Director, Radiology & Radiation Oncology
Harris Health System, Houston, Tx
MRI Safety Group – Facebook 22.7K contributing members
Related to COVID-19 patients in MRI…
What are your decontamination protocols for a possibly infected patient? Under your current protocols, what is the maximum number of potentially contagious patient exams you could decontaminate after before it started to reduce your daily patient capacity?
Clean with Bleach then UV lamp used just like for TB patients.
I was told our scan room has to sit for 2 hours after scanning a contaminated patient before scanning the next one. 2 hours gives the room enough time to cycle the air 12 times.

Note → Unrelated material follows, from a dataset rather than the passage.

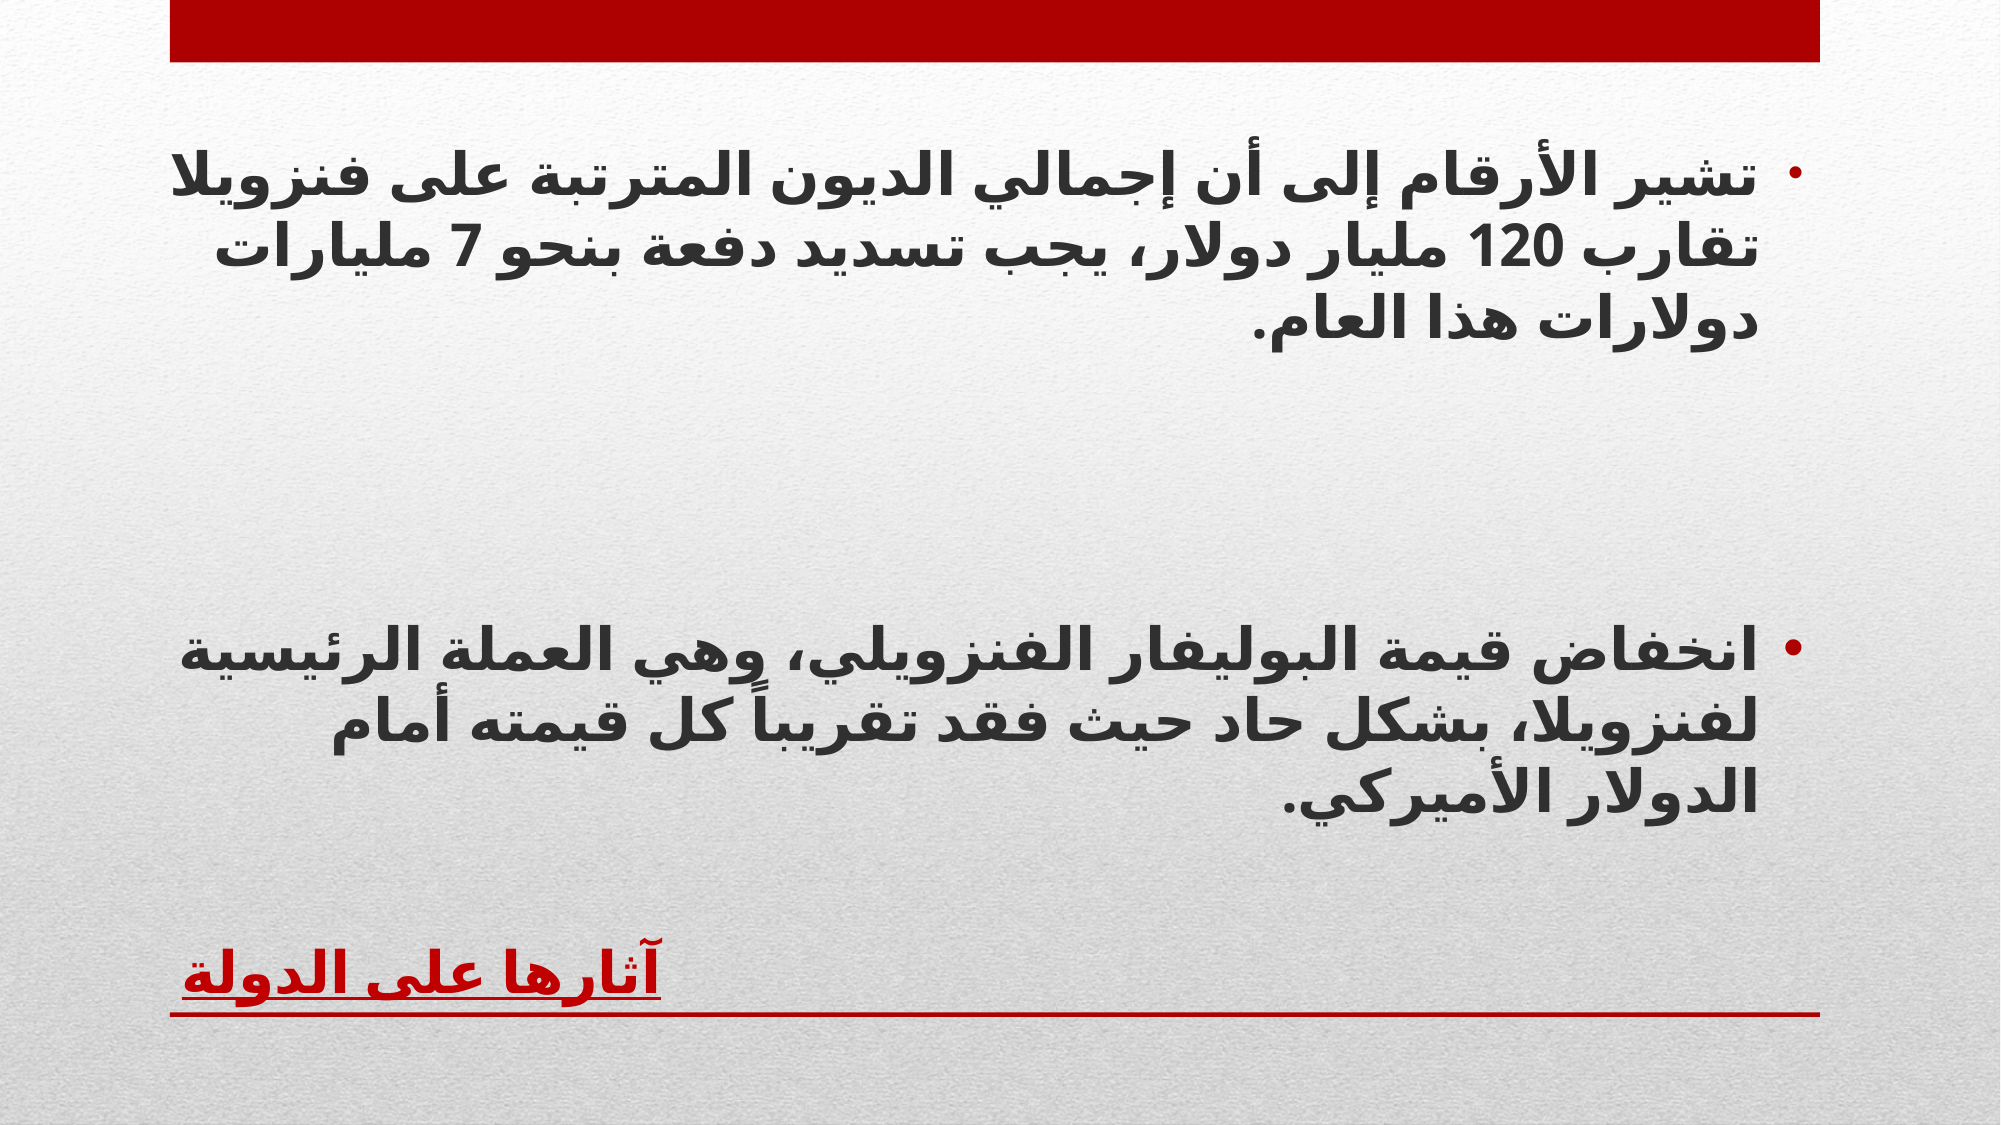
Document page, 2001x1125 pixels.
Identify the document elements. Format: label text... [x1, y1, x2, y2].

Questions from response – what about droplets on surfaces that don’t get pulled out by HVAC? And most building HVAC systems recycle the overwhelming majority of the air they pull out, and unless you have some biocontainment lab-level filtration or UV decontamination in your air handlers, much of the airborne material follows the recycled air.

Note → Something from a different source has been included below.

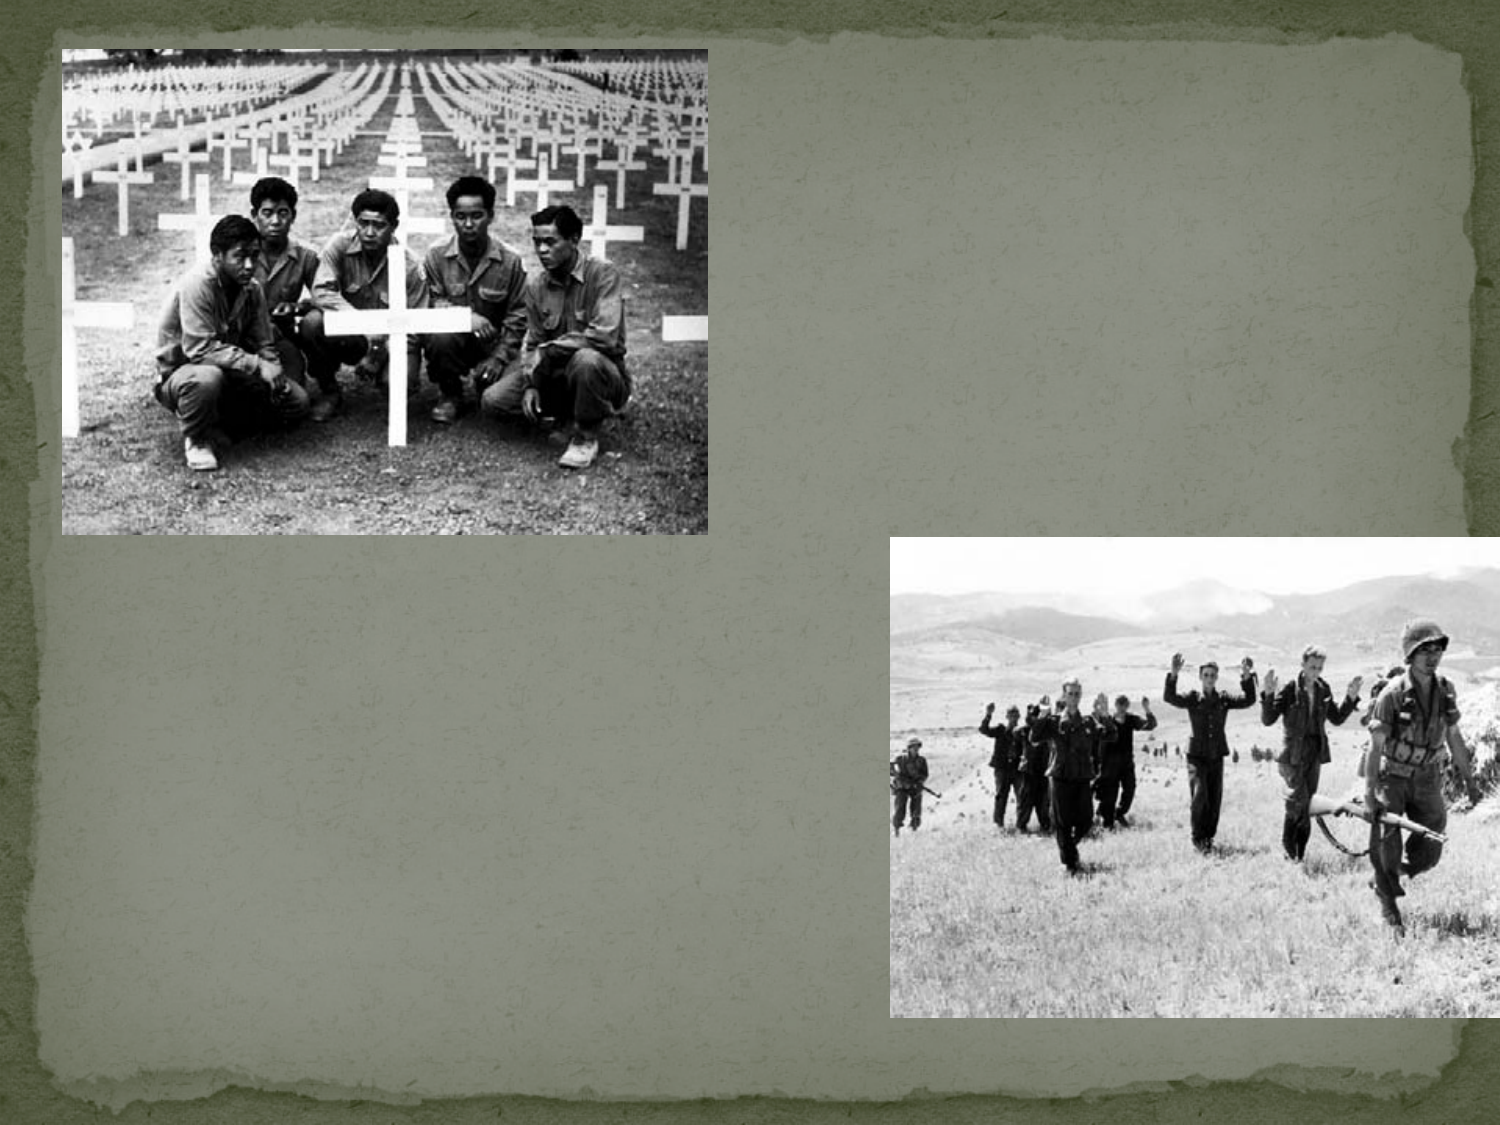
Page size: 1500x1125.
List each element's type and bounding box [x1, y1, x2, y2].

list [892, 539, 1499, 1016]
picture [62, 49, 708, 535]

- What wipes or disinfectants will kill the novel Coronavirus, and be benign to the MRI equipment?
- What U/V systems might be suitable for MRI room and/or bore?
- What surfaces should be cleaned (and under what circumstances)?

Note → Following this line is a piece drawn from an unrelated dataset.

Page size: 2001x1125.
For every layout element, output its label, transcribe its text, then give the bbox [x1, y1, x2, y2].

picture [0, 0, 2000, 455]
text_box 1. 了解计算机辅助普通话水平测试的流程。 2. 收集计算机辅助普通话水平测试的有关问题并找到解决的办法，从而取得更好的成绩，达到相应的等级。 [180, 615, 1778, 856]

- What do people use to clean the hard-to-reach inner bore?
- Does your building’s HVAC system filter or kill the Coronavirus, or recirculate it?
- What waiting period is appropriate (before the next patient) with the different cleaning options?
Really depends on the type of contamination. Droplet only (Flu), just about the same time as wiping down the room after each patient (virtually identical cleaning). Airborne, we’re down for a hour for air exchange (TB). GI bugs (ecoli, VRE, Cdiff) probably 30 minutes extra cleaning time (if nothing “bad” happens while GI patient is in there). Contact precautions (staph infections) maybe a additional 15 minutes cleaning. Ebola……very long time….at least half schedule shutdown!
Our facility plan is to N95 and PPE techs and spray and wipe down room (friction clean) then let room sit empty for 1 hour. Then N95 and PPE techs again and clean/wipe down room again. Using the “wand” cleaning tool to clean the inside of the bore really well both times. The only problem I am running into now is finding N95’s that will fit my techs and not have metal (i.e nosepiece) that will deflect away from their face while cleaning the bore or near the scanner, as most masks that I have tested so far have ferrous nose pieces and staples that hold the straps on to hold to your face.
My admin has already acknowledged that this will drastically decrease patient volumes, but are hoping to utilize a Phase 1,2, and 3 which will alter our MRI schedules anyway and would fall in line with allowing for decontamination time of the room.